Combining all aspects of STEM (Science, Technology, Engineering, and Math), 6 students created a machine over the summer to help farmers grow produce more efficiently. The machine, nicknamed “D-9”, keeps temperature and humidity constant, creating a controlled, nutritious environment for plants to thrive.

Sophomore Armaan Johal, seniors Anya Li, Regina Kong, and Vasily Tremsin, as well as Campolindo graduates Stone Mao and Ray Diaz worked on the project. “The group came together by doing research at Campolindo, seeing which students had an interest in this kind of technology, taken classes relating to this, if they’re good students generally, and if they had a good team dynamic,” Johal said.

Their goal was to use lessons that they learned in the classroom and apply them to the real world.

The name “D-9” is in reference to club adviser Nita Madra’s classroom. Madra, along with fellow adviser Rene Gillibert, helped support the student team. “Mr. Gillibert helped us with the biology aspect of it, and Ms. Madra was there for robotics and math,” Li added.

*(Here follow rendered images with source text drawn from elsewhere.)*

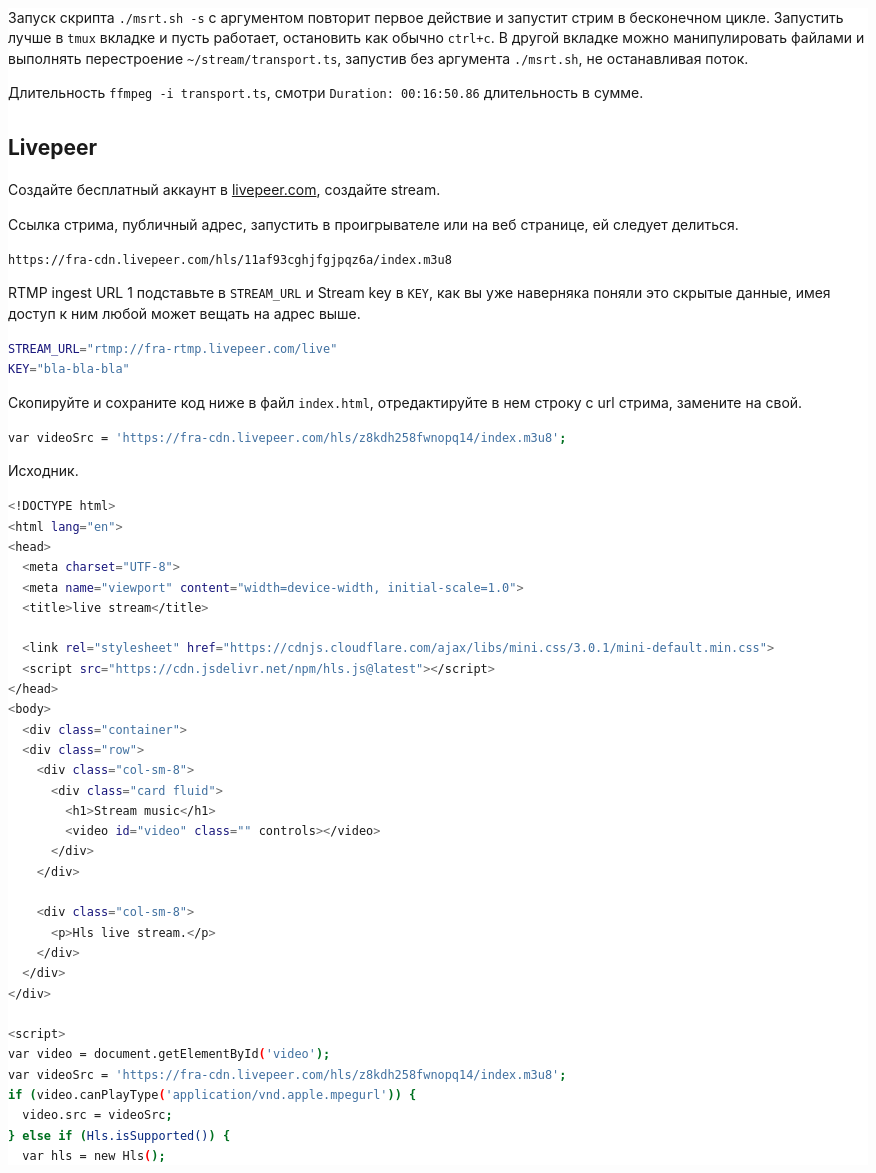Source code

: Запуск скрипта `./msrt.sh -s` с аргументом повторит первое действие и запустит стрим в бесконечном цикле. Запустить лучше в `tmux` вкладке и пусть работает, остановить как обычно `ctrl+c`. В другой вкладке можно манипулировать файлами и выполнять перестроение `~/stream/transport.ts`, запустив без аргумента `./msrt.sh`, не останавливая поток.

Длительность `ffmpeg -i transport.ts`, смотри `Duration: 00:16:50.86` длительность в сумме.

## Livepeer

Создайте бесплатный аккаунт в [livepeer.com](https://livepeer.com/), создайте stream.

Ссылка стрима, публичный адрес, запустить в проигрывателе или на веб странице, ей следует делиться.

```bash
https://fra-cdn.livepeer.com/hls/11af93cghjfgjpqz6a/index.m3u8
```

RTMP ingest URL 1 подставьте в `STREAM_URL` и Stream key в `KEY`, как вы уже наверняка поняли это скрытые данные, имея доступ к ним любой может вещать на адрес выше.

```bash
STREAM_URL="rtmp://fra-rtmp.livepeer.com/live"
KEY="bla-bla-bla"
```

Скопируйте и сохраните код ниже в файл `index.html`, отредактируйте в нем строку с url стрима, замените на свой.

```bash
var videoSrc = 'https://fra-cdn.livepeer.com/hls/z8kdh258fwnopq14/index.m3u8';
```

Исходник.

```bash
<!DOCTYPE html>
<html lang="en">
<head>
  <meta charset="UTF-8">
  <meta name="viewport" content="width=device-width, initial-scale=1.0">
  <title>live stream</title>

  <link rel="stylesheet" href="https://cdnjs.cloudflare.com/ajax/libs/mini.css/3.0.1/mini-default.min.css">
  <script src="https://cdn.jsdelivr.net/npm/hls.js@latest"></script>
</head>
<body>
  <div class="container">
  <div class="row">
    <div class="col-sm-8">
      <div class="card fluid">
        <h1>Stream music</h1>
        <video id="video" class="" controls></video>
      </div>
    </div>

    <div class="col-sm-8">
      <p>Hls live stream.</p>
    </div>
  </div>
</div>

<script>
var video = document.getElementById('video');
var videoSrc = 'https://fra-cdn.livepeer.com/hls/z8kdh258fwnopq14/index.m3u8';
if (video.canPlayType('application/vnd.apple.mpegurl')) {
  video.src = videoSrc;
} else if (Hls.isSupported()) {
  var hls = new Hls();
```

“I tried to help a little bit in the construction, just give suggestions to the design. I helped with their understand of photosynthesis, and the actual growing of the plants, so how to germinate the seeds, and how to keep the plants growing,” said Gillibert.

The project was based on ideas by Johal and his dad, who brainstormed ways to bring healthy food to every home in a way that could be transported over seas. “My dad has a really good background with technology, and I really enjoy technology, and I was trying to find a way to better the world, eventually by using technology,” said Johal.

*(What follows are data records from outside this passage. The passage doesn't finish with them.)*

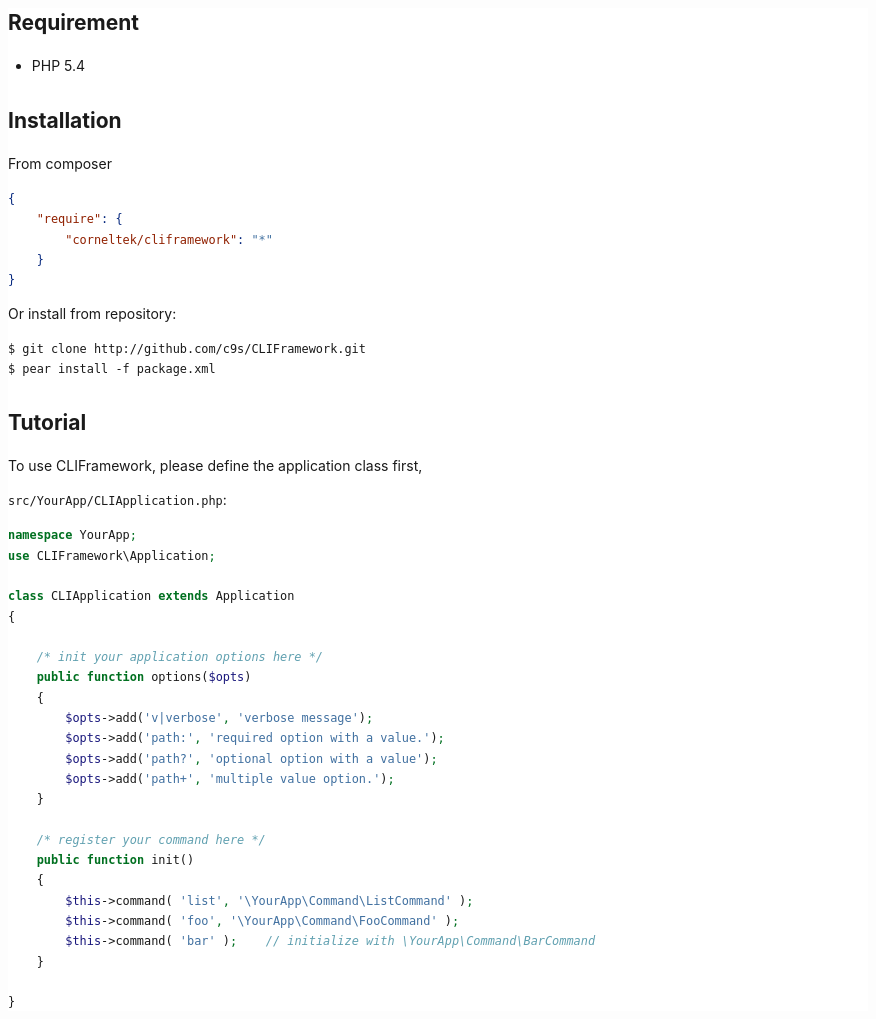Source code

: 

Requirement
-----------

* PHP 5.4

Installation
------------

From composer

```json
{
    "require": {
        "corneltek/cliframework": "*"
    }
}
```

Or install from repository:

    $ git clone http://github.com/c9s/CLIFramework.git
    $ pear install -f package.xml

Tutorial
--------

To use CLIFramework, please define the application class first,

`src/YourApp/CLIApplication.php`:

```php
namespace YourApp;
use CLIFramework\Application;

class CLIApplication extends Application
{

    /* init your application options here */
    public function options($opts)
    {
        $opts->add('v|verbose', 'verbose message');
        $opts->add('path:', 'required option with a value.');
        $opts->add('path?', 'optional option with a value');
        $opts->add('path+', 'multiple value option.');
    }

    /* register your command here */
    public function init()
    {
        $this->command( 'list', '\YourApp\Command\ListCommand' );
        $this->command( 'foo', '\YourApp\Command\FooCommand' );
        $this->command( 'bar' );    // initialize with \YourApp\Command\BarCommand
    }

}
```
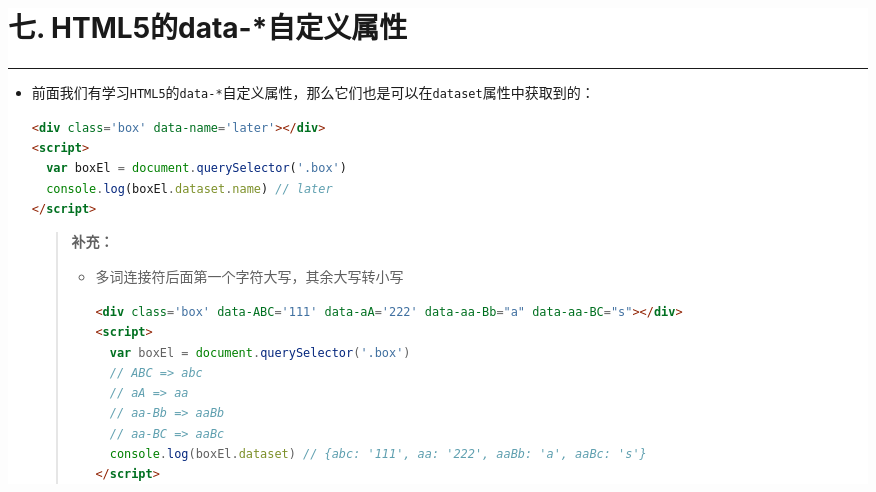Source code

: # 七. HTML5的data-*自定义属性

---

- 前面我们有学习`HTML5`的`data-*`自定义属性，那么它们也是可以在`dataset`属性中获取到的：

  ```html
  <div class='box' data-name='later'></div>
  <script>
    var boxEl = document.querySelector('.box')
    console.log(boxEl.dataset.name) // later
  </script>
  ```
  
  > **补充：**
  >
  > - 多词连接符后面第一个字符大写，其余大写转小写
  >
  >   ```html
  >   <div class='box' data-ABC='111' data-aA='222' data-aa-Bb="a" data-aa-BC="s"></div>
  >   <script>
  >     var boxEl = document.querySelector('.box')
  >     // ABC => abc
  >     // aA => aa
  >     // aa-Bb => aaBb
  >     // aa-BC => aaBc
  >     console.log(boxEl.dataset) // {abc: '111', aa: '222', aaBb: 'a', aaBc: 's'}
  >   </script>
  >   ```





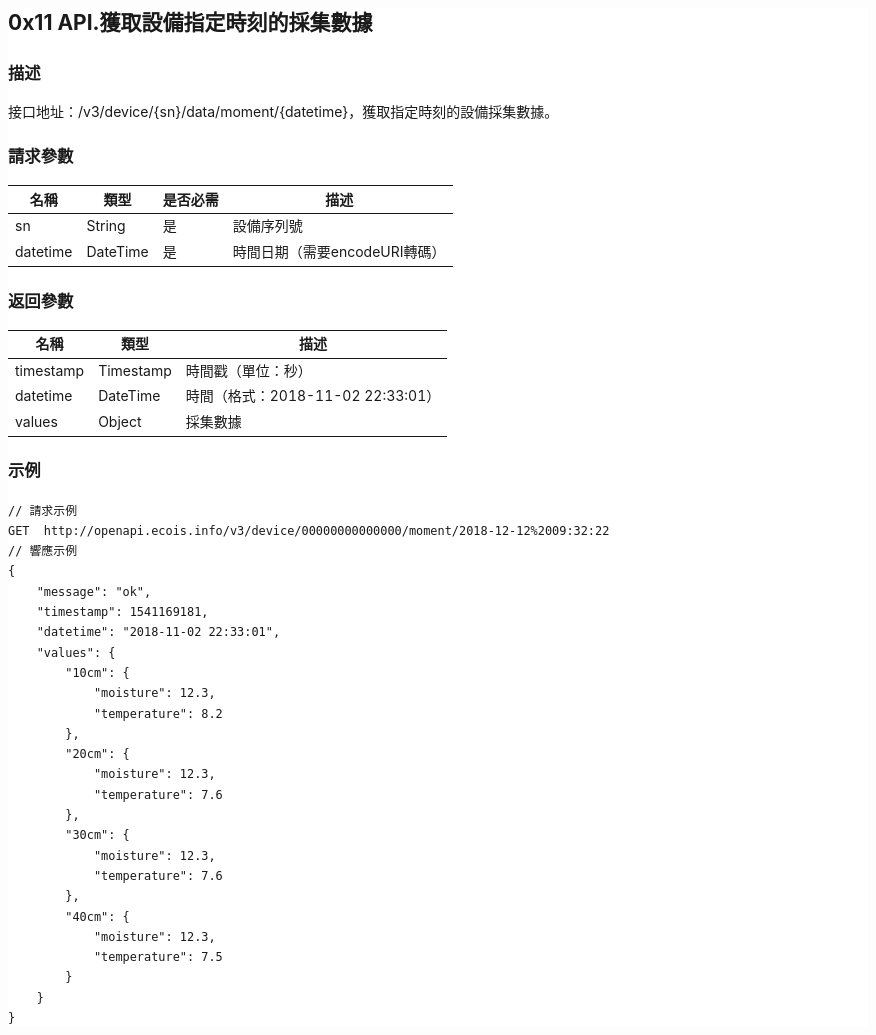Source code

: ## 0x11 API.獲取設備指定時刻的採集數據

### 描述

接口地址：/v3/device/{sn}/data/moment/{datetime}，獲取指定時刻的設備採集數據。

### 請求參數   

| **名稱** | **類型** | **是否必需** | **描述**                      |
| -------- | -------- | ------------ | ----------------------------- |
| sn       | String   | 是           | 設備序列號                    |
| datetime | DateTime | 是           | 時間日期（需要encodeURI轉碼） |

### 返回參數   

| **名稱**  | **類型**  | **描述**                          |
| --------- | --------- | --------------------------------- |
| timestamp | Timestamp | 時間戳（單位：秒）                |
| datetime  | DateTime  | 時間（格式：2018-11-02 22:33:01） |
| values    | Object    | 採集數據                          |

### 示例

```
// 請求示例   
GET  http://openapi.ecois.info/v3/device/00000000000000/moment/2018-12-12%2009:32:22
// 響應示例   
{
    "message": "ok",
    "timestamp": 1541169181,
    "datetime": "2018-11-02 22:33:01",
    "values": {
        "10cm": {
            "moisture": 12.3,
            "temperature": 8.2
        },
        "20cm": {
            "moisture": 12.3,
            "temperature": 7.6
        },
        "30cm": {
            "moisture": 12.3,
            "temperature": 7.6
        },
        "40cm": {
            "moisture": 12.3,
            "temperature": 7.5
        }
    }
}
```

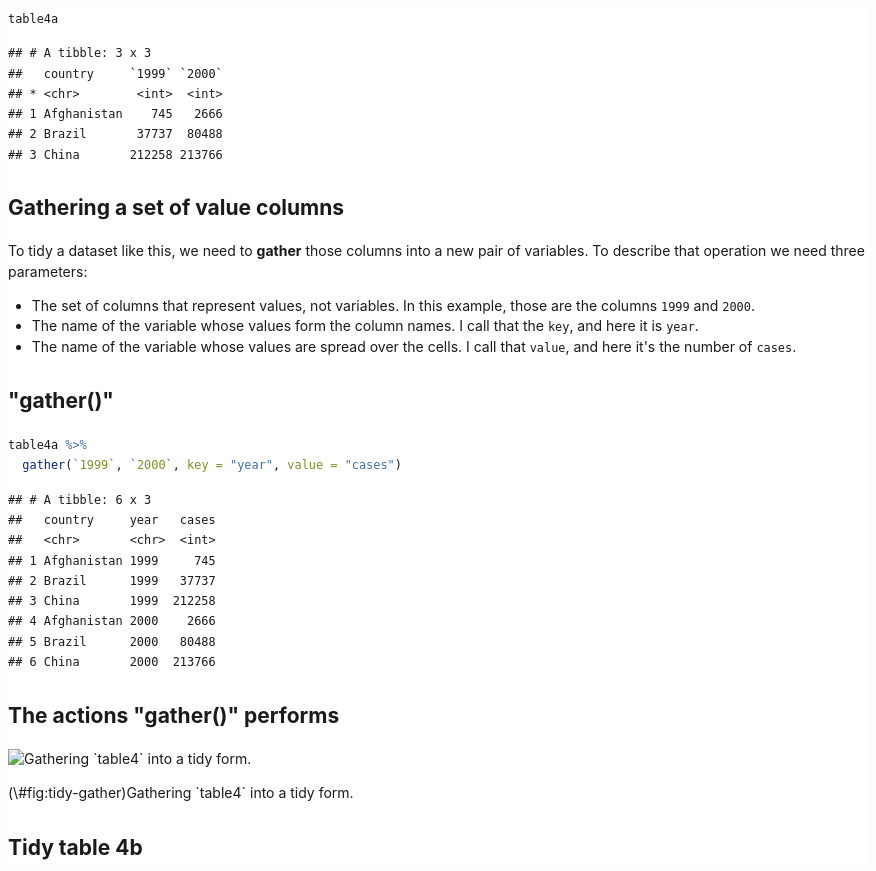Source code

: 
```r
table4a
```

```
## # A tibble: 3 x 3
##   country     `1999` `2000`
## * <chr>        <int>  <int>
## 1 Afghanistan    745   2666
## 2 Brazil       37737  80488
## 3 China       212258 213766
```

## Gathering a set of value columns

To tidy a dataset like this, we need to __gather__ those columns into a new pair of variables. To describe that operation we need three parameters:

* The set of columns that represent values, not variables. In this example, 
  those are the columns `1999` and `2000`.
* The name of the variable whose values form the column names. I call that
  the `key`, and here it is `year`.
* The name of the variable whose values are spread over the cells. I call 
  that `value`, and here it's the number of `cases`.
  
## "gather()"  

```r
table4a %>% 
  gather(`1999`, `2000`, key = "year", value = "cases")
```

```
## # A tibble: 6 x 3
##   country     year   cases
##   <chr>       <chr>  <int>
## 1 Afghanistan 1999     745
## 2 Brazil      1999   37737
## 3 China       1999  212258
## 4 Afghanistan 2000    2666
## 5 Brazil      2000   80488
## 6 China       2000  213766
```

## The actions "gather()" performs
<div class="figure">
<img src="C:/Users/mteunis/workspaces/staRters/images/tidy-9.png" alt="Gathering `table4` into a tidy form." width="100%" />
<p class="caption">(\#fig:tidy-gather)Gathering `table4` into a tidy form.</p>
</div>

## Tidy table 4b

Using Johal and his dad’s ideas, the group decided to build the entire machine by hand.“It took us three months to build the first prototype back in the summer, because we built it from scratch, and so now we want to build more, and donate them in the future,” Li said.

Li described the finished D-9 as “an automated farm, and it’s supposed to be like a personal farm, so it’s like a 3 by 3 by 2 foot box, that you could theoretically put inside of your kitchen, or you could ship it, to say, a desert.”

Once the machine is proven to be advantageous, the group plans to make marketable models.